What is “maximum employment”? The Fed doesn’t target a specific unemployment rate because the natural rate varies over time. Instead, it looks at a range of indicators—labor force participation, wage growth, quits rates, job openings—to assess labor market conditions.

Whose employment? In recent years, the Fed has emphasized inclusive employment, noting that tight labor markets disproportionately benefit disadvantaged workers. This represents an evolution from purely aggregate measures toward distributional concerns.

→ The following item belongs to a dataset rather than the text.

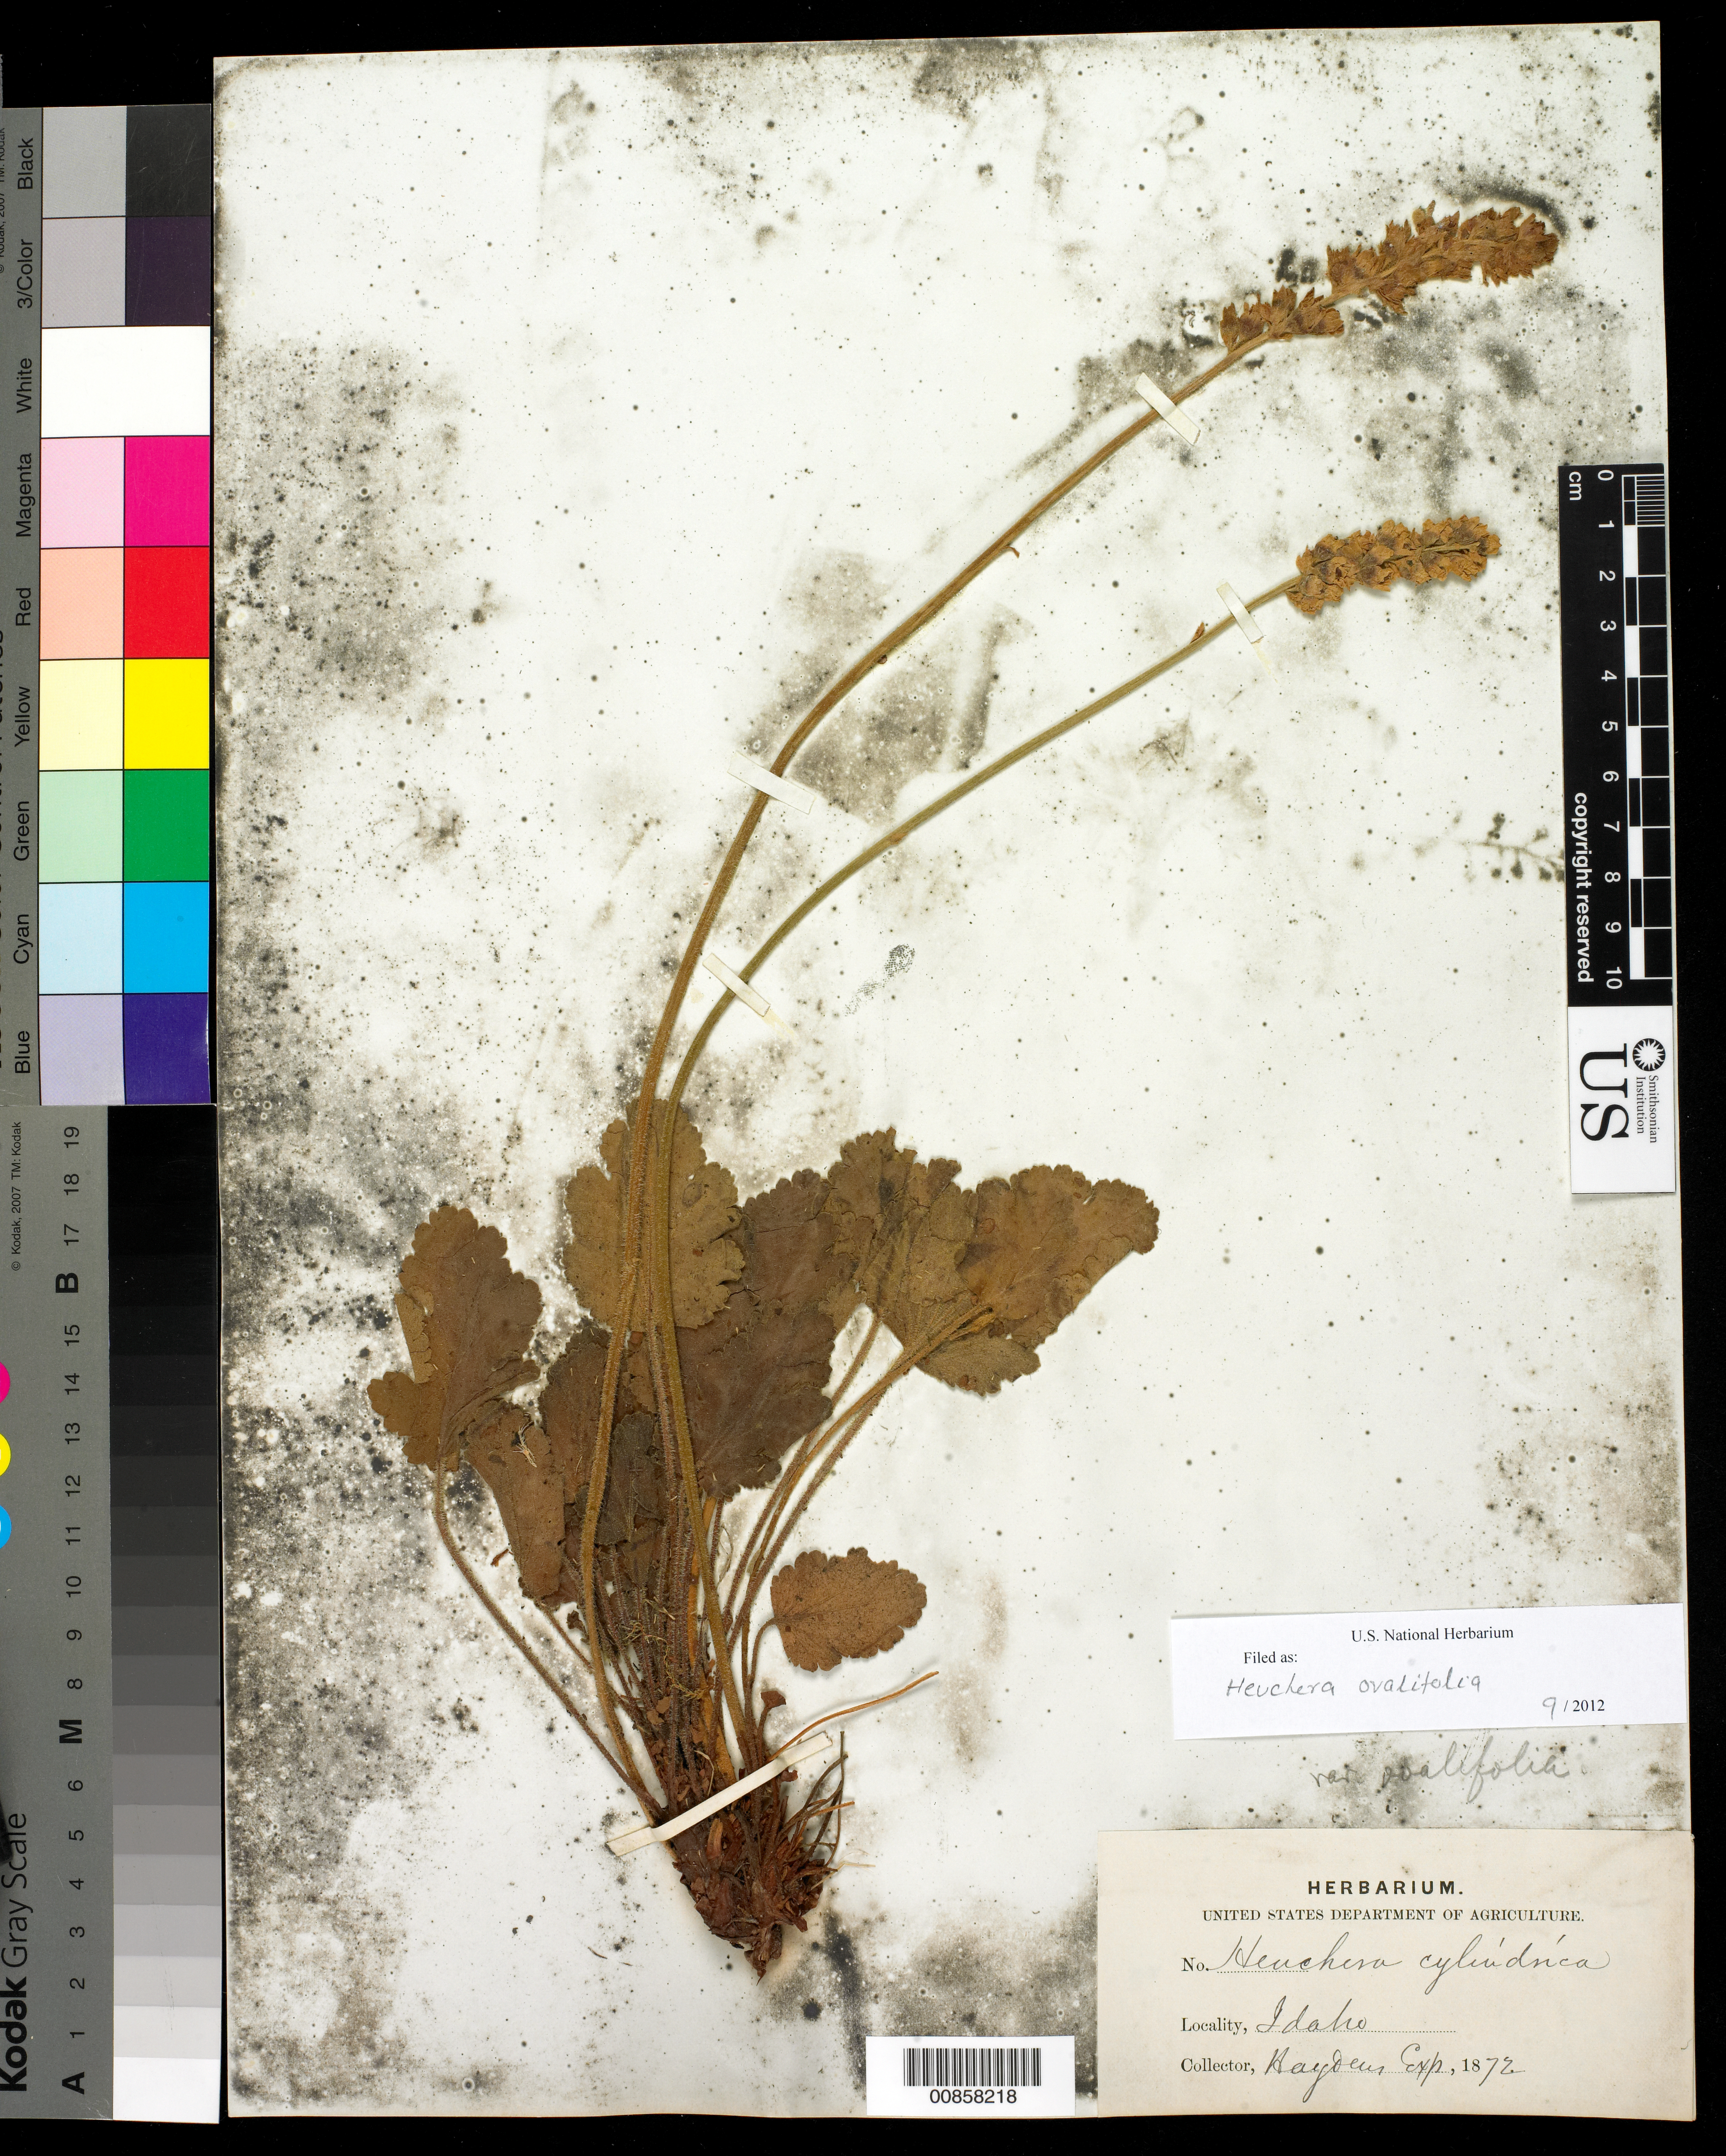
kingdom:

Short-run vs. long-run tradeoffs? Pushing unemployment temporarily below its sustainable level can generate inflation, eventually requiring tighter policy and higher unemployment. The Fed must judge how much near-term employment gain is worth potential future costs.

Where I Come Down

After studying this extensively, I’ve developed a few convictions:

First, the dual mandate is the right framework. Single-mandate inflation targeting, as practiced by many central banks, underweights the real costs of unemployment and output gaps. Employment matters intrinsically, not just as a means to price stability.

Second, humility is essential. The Fed operates with incomplete knowledge about structural relationships, natural rates, and the transmission of policy to the real economy. Rigid rules will inevitably fail in novel circumstances.

Third, communication matters enormously. The Fed influences the economy as much through expectations as through direct interest rate effects. Clear, credible communication about the reaction function helps markets and businesses plan, making policy more effective.

The dual mandate asks the Fed to optimize two objectives with one primary instrument—the federal funds rate. It’s an inherently difficult task, and imperfect outcomes are inevitable. But understanding the logic of the framework helps make sense of why the Fed acts as it does, even when reasonable people disagree about specific decisions.